While Codecademy has taught millions, some users feel the drawbacks of online learning. According to a reviewer on Skillcrush, Codecademy is great at providing the basics for learning to code, but the lack of human interaction makes advanced learning more difficult (Codecademy Pro offers more features like guided support, real world projects, and certifications). The reviewer concluded that online learning site Udemy offered a more comprehensive approach than the free version of Codecademy. Despite those drawbacks, Sims says that a decade of experience in edtech has given Codecademy a significant head start. 

“One of the biggest things for us is realizing that we're in this imperfect world right now over Zoom, where people are making subpar educational experiences because it's the first time they've had the opportunity to teach online,” Sims said. “We, fortunately, have been working on this for eight and a half, nine years at this point, giving people the ability to learn interactively.”

“I was a first time founder. I dropped out of college, and I found it challenging because I thought I had to prove myself to everyone I was working with.” - Sims

“I think it was a good year for us,” Sims added. “I say that not in the financial and revenue terms, but really because we wake up in the morning and think about how we can help people. I think this was a pretty tremendous year for our ability to do that.”

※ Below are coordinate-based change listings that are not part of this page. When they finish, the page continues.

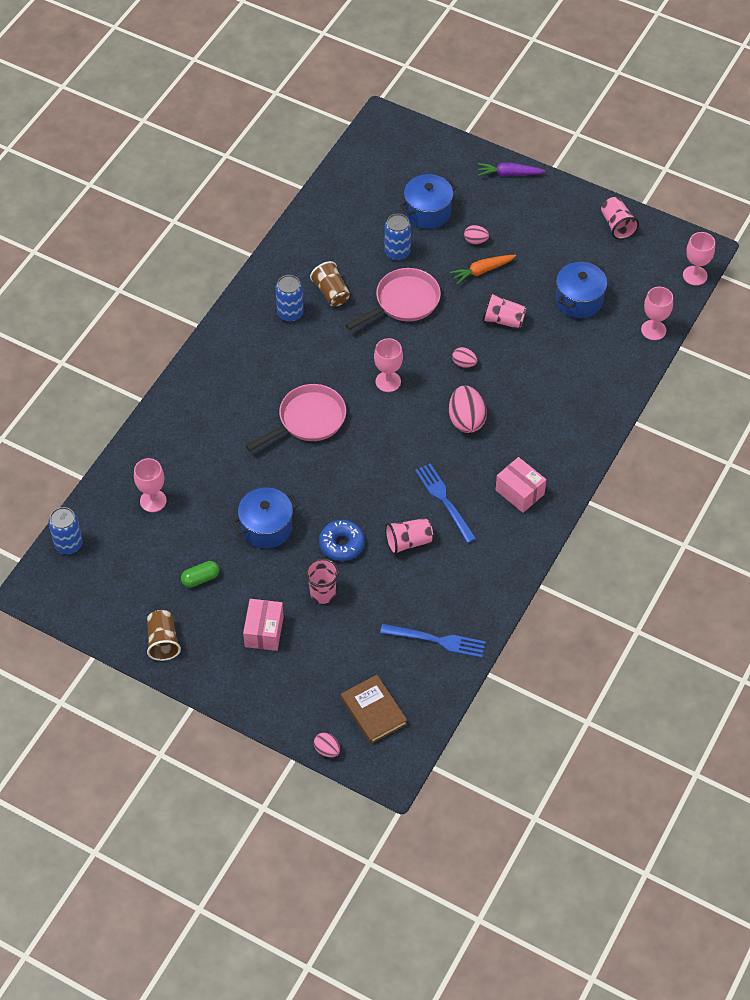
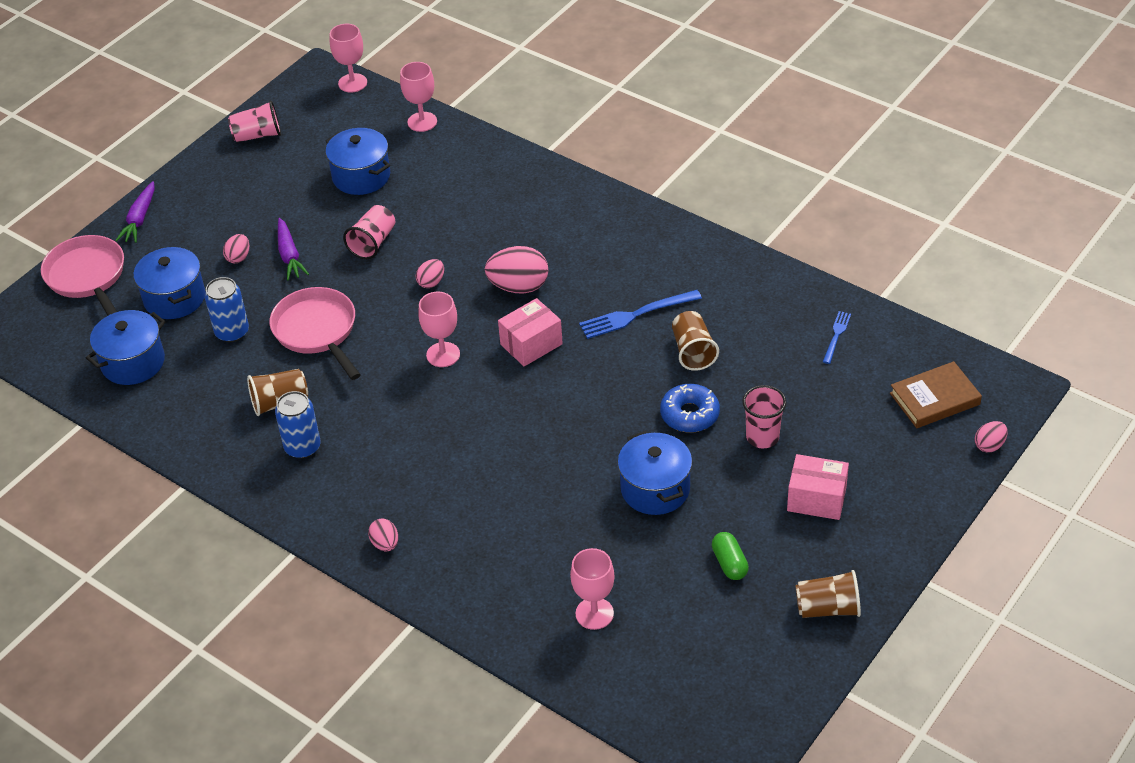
camera: 80 degrees left, 10 degrees down
(68, 544) = (657, 718): blue can -> none
(207, 374) = (385, 544): none -> pink egg
(308, 420) = (488, 437): pink pan -> pink pan (88, 277)
(361, 202) = (133, 362): none -> blue pot
(408, 542) = (693, 351): pink cup -> brown cup
(437, 640) = (836, 335): blue fork -> blue fork, size x0.57
(482, 271) = (289, 255): orange carrot -> purple carrot
(519, 492) = (633, 249): pink box -> pink box (531, 344)

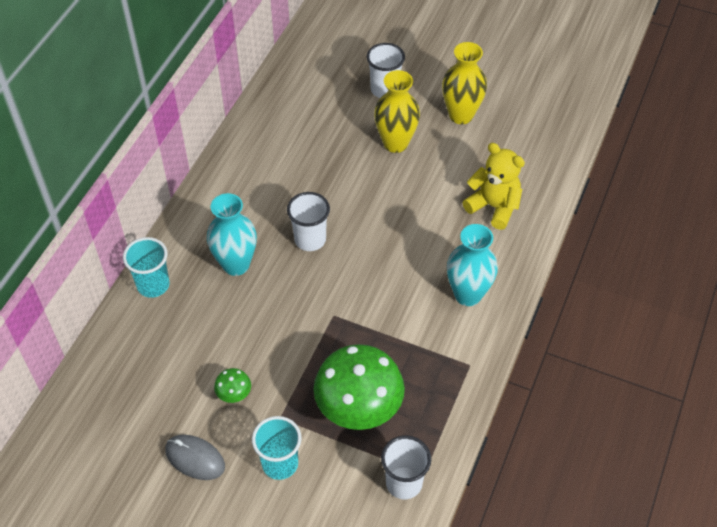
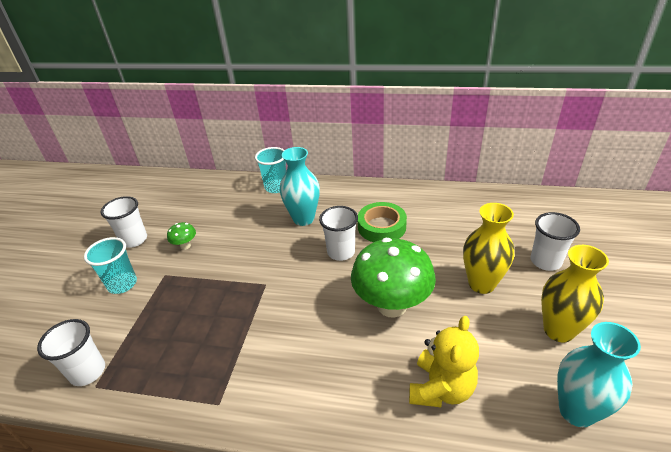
camera: 80 degrees right, 15 degrees down
(195, 458) = (134, 240): grey mouse -> white cup
(283, 195) = (381, 227): none -> green tape
(359, 410) = (167, 322): green mushroom -> green mushroom (392, 305)
(468, 294) = (309, 385): turquoise vase -> turquoise vase (576, 411)

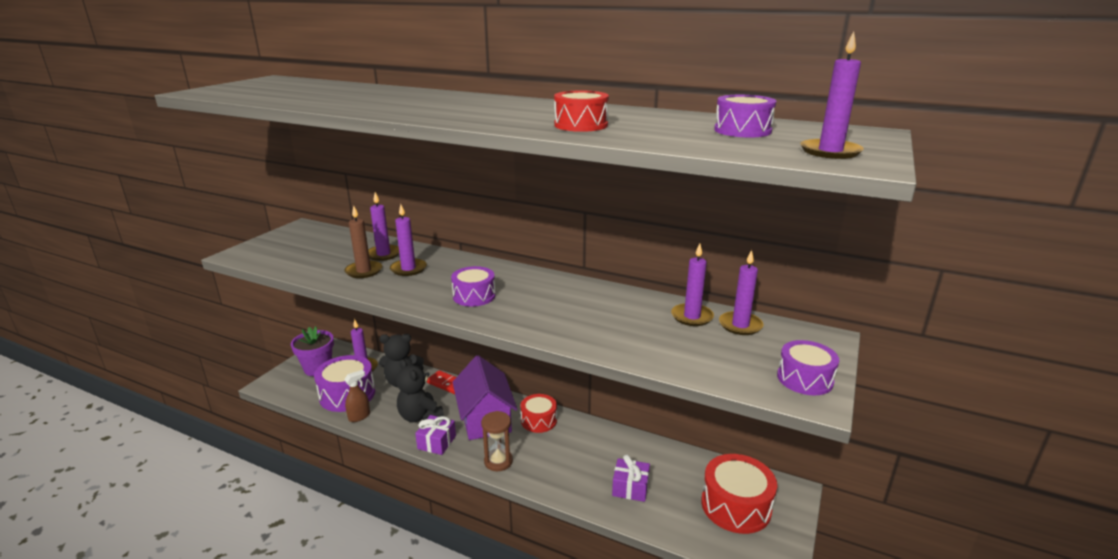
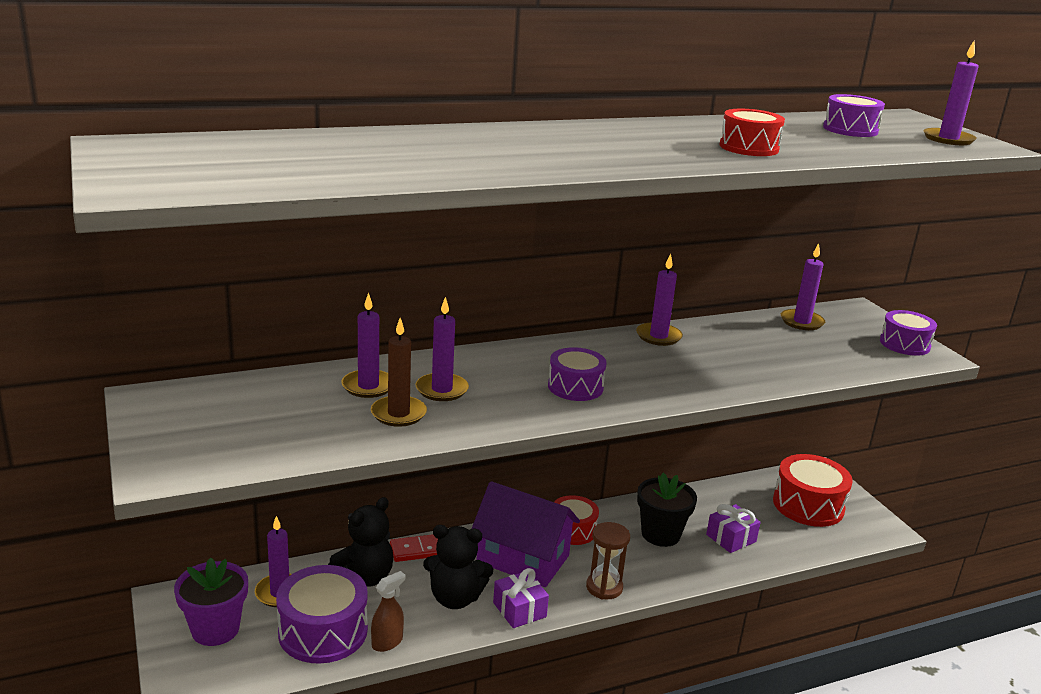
camera: 50 degrees left, 0 degrees up
(359, 416) = (387, 642): brown spray bottle -> brown spray bottle turned 45 degrees clockwise
(586, 455) = (660, 534): none -> black flower pot
(692, 317) = (763, 329): purple candle -> purple candle (658, 336)

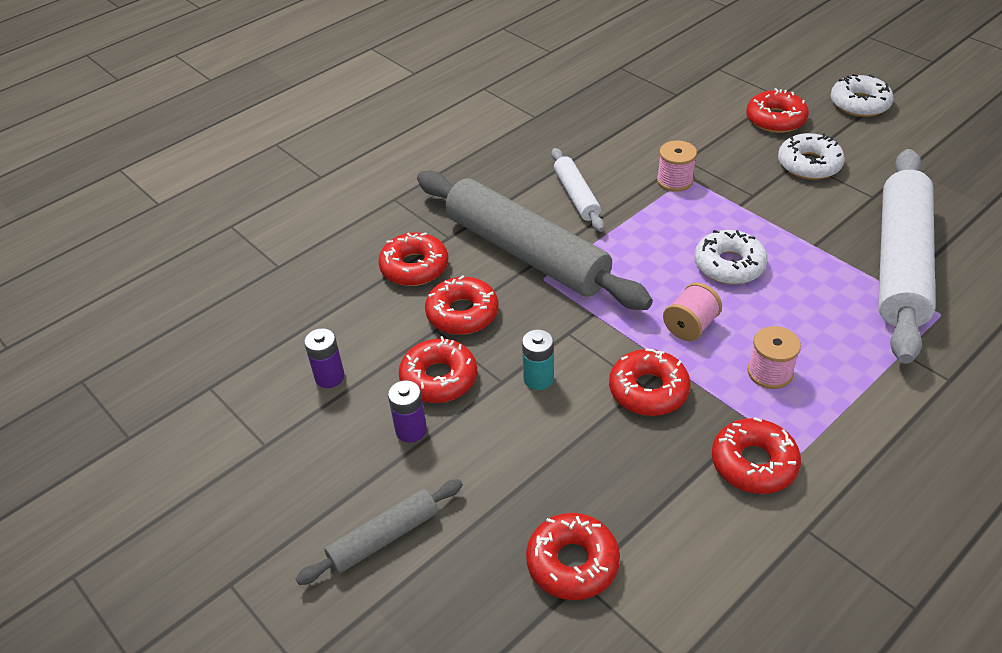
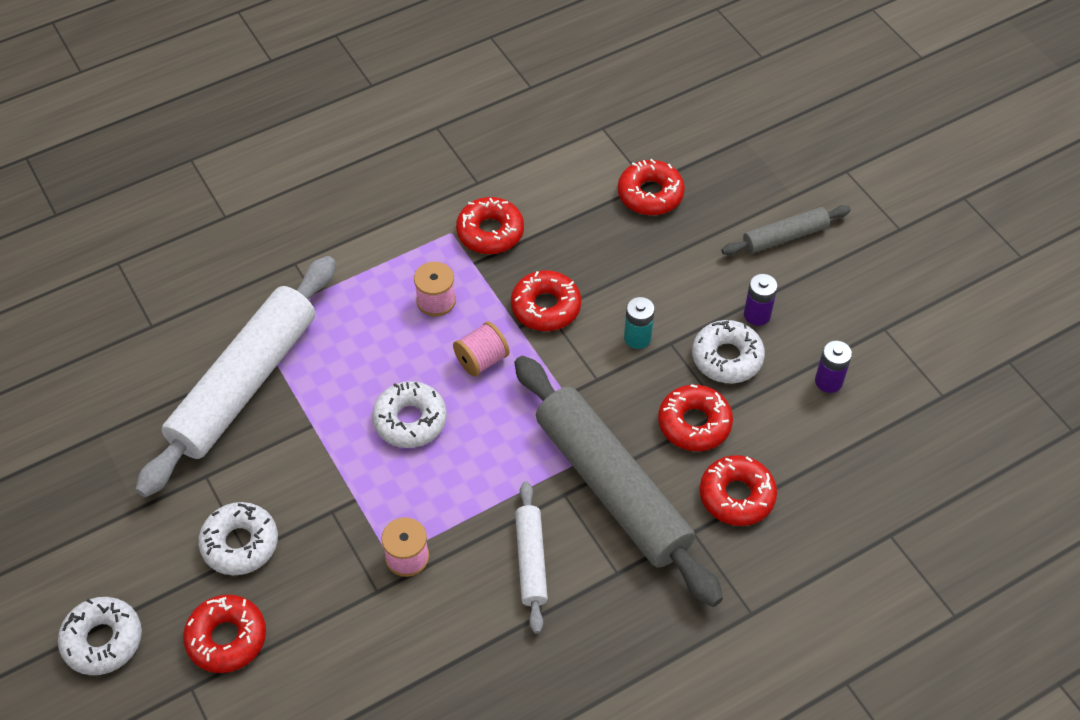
camera: 170 degrees left, 10 degrees up
(439, 378) = (727, 358): red donut -> white donut

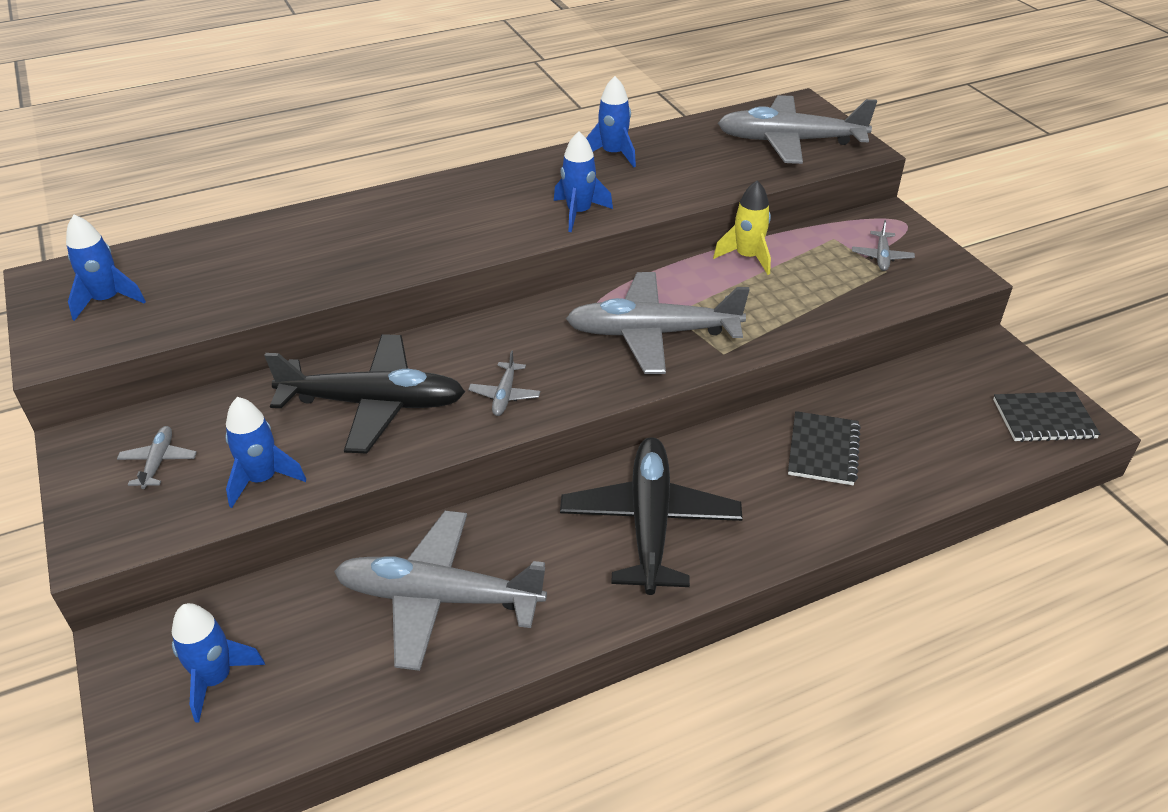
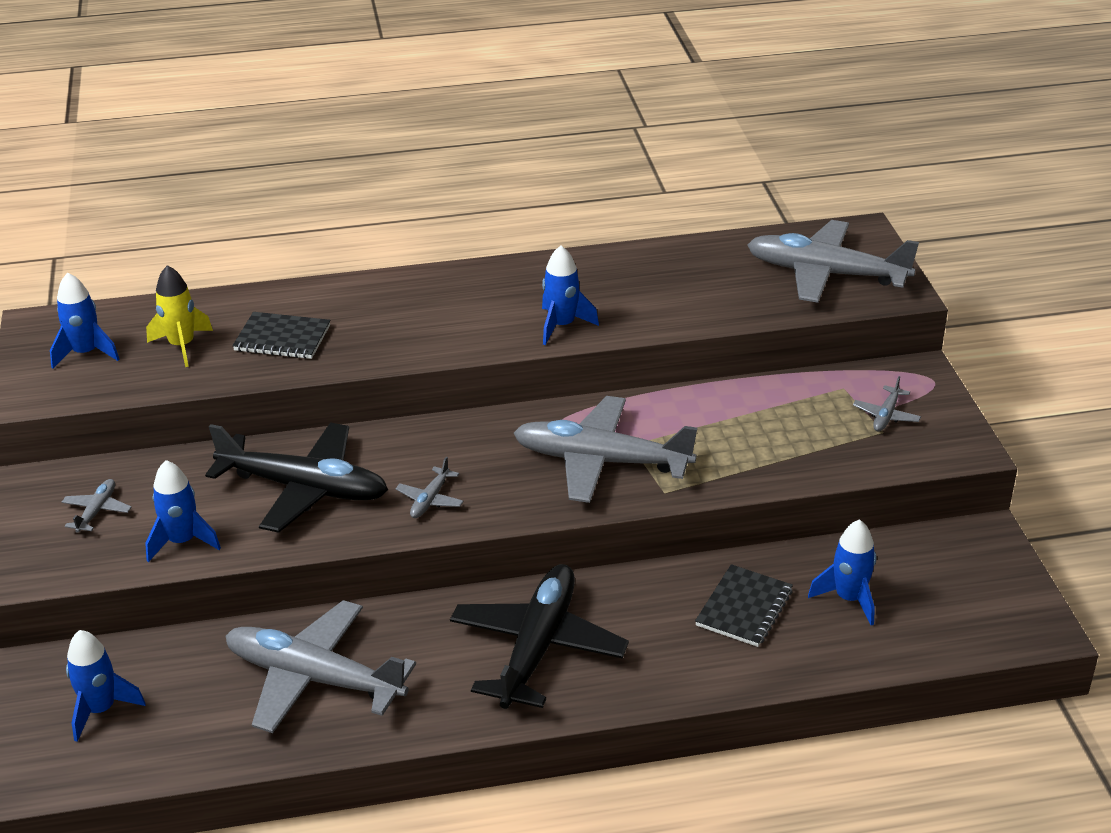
camera: 15 degrees right, 5 degrees down
(613, 154) = (626, 265): blue rocket -> blue rocket (849, 598)
(747, 257) = (737, 395): yellow rocket -> yellow rocket (182, 346)
(1044, 419) = (1000, 616): black notebook -> black notebook (282, 338)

And Codecademy has made it a priority to give back during the pandemic. The company offered 100,000 scholarships not only to students whose schooling was interrupted by the pandemic, but also to another 100,000 workers who were unemployed or furloughed at the time.

For Sims, his greatest challenge in the last year has been scaling a remote company. He says that Codecademy will stay remote for the foreseeable future, but will likely adopt a remote/in-office hybrid as soon as vaccines are widespread. To make remote working as effective as possible, the company has established what he calls “remote operating systems,” which include “defining meeting objectives upfront, meeting notes, lots of preparation.”

“I think we're crossing the point soon where we will hire more people since we've gone remote than we did in person, which is definitely weird to manage,” he said. “I think a lot of learning as we go along and a lot of talking to my peers and our people's peers as well in order to figure out how to build the best remote company we possibly can.”

According to Sims, being a good leader took him time to master, but the key lessons he learned — teamwork, delegation, and adaptability — have made him more successful ever since. 

“I was a first time founder,” he said. “I dropped out of college and I found it challenging because ultimately, I thought early on that I had to prove myself to everyone I was working with. I wasn't good at delegating because I needed to demonstrate that I knew how to do certain jobs inside the company. As I've grown, I think I found that really the most important thing is to just find the smartest people you can in every subject area and just delegate to them and tell them to figure things out.”

Despite the challenges of running a startup during the pandemic, Sims is thrilled that more businesses are using Codecademy than ever before.

“I think that we are trying to achieve this mission of connecting millions of people to economic opportunity,” he said. “I think I'm pretty thankful each and every day that I get to wake up and do what we do, because I think it has a huge impact. I think hopefully the company will be around for generations.”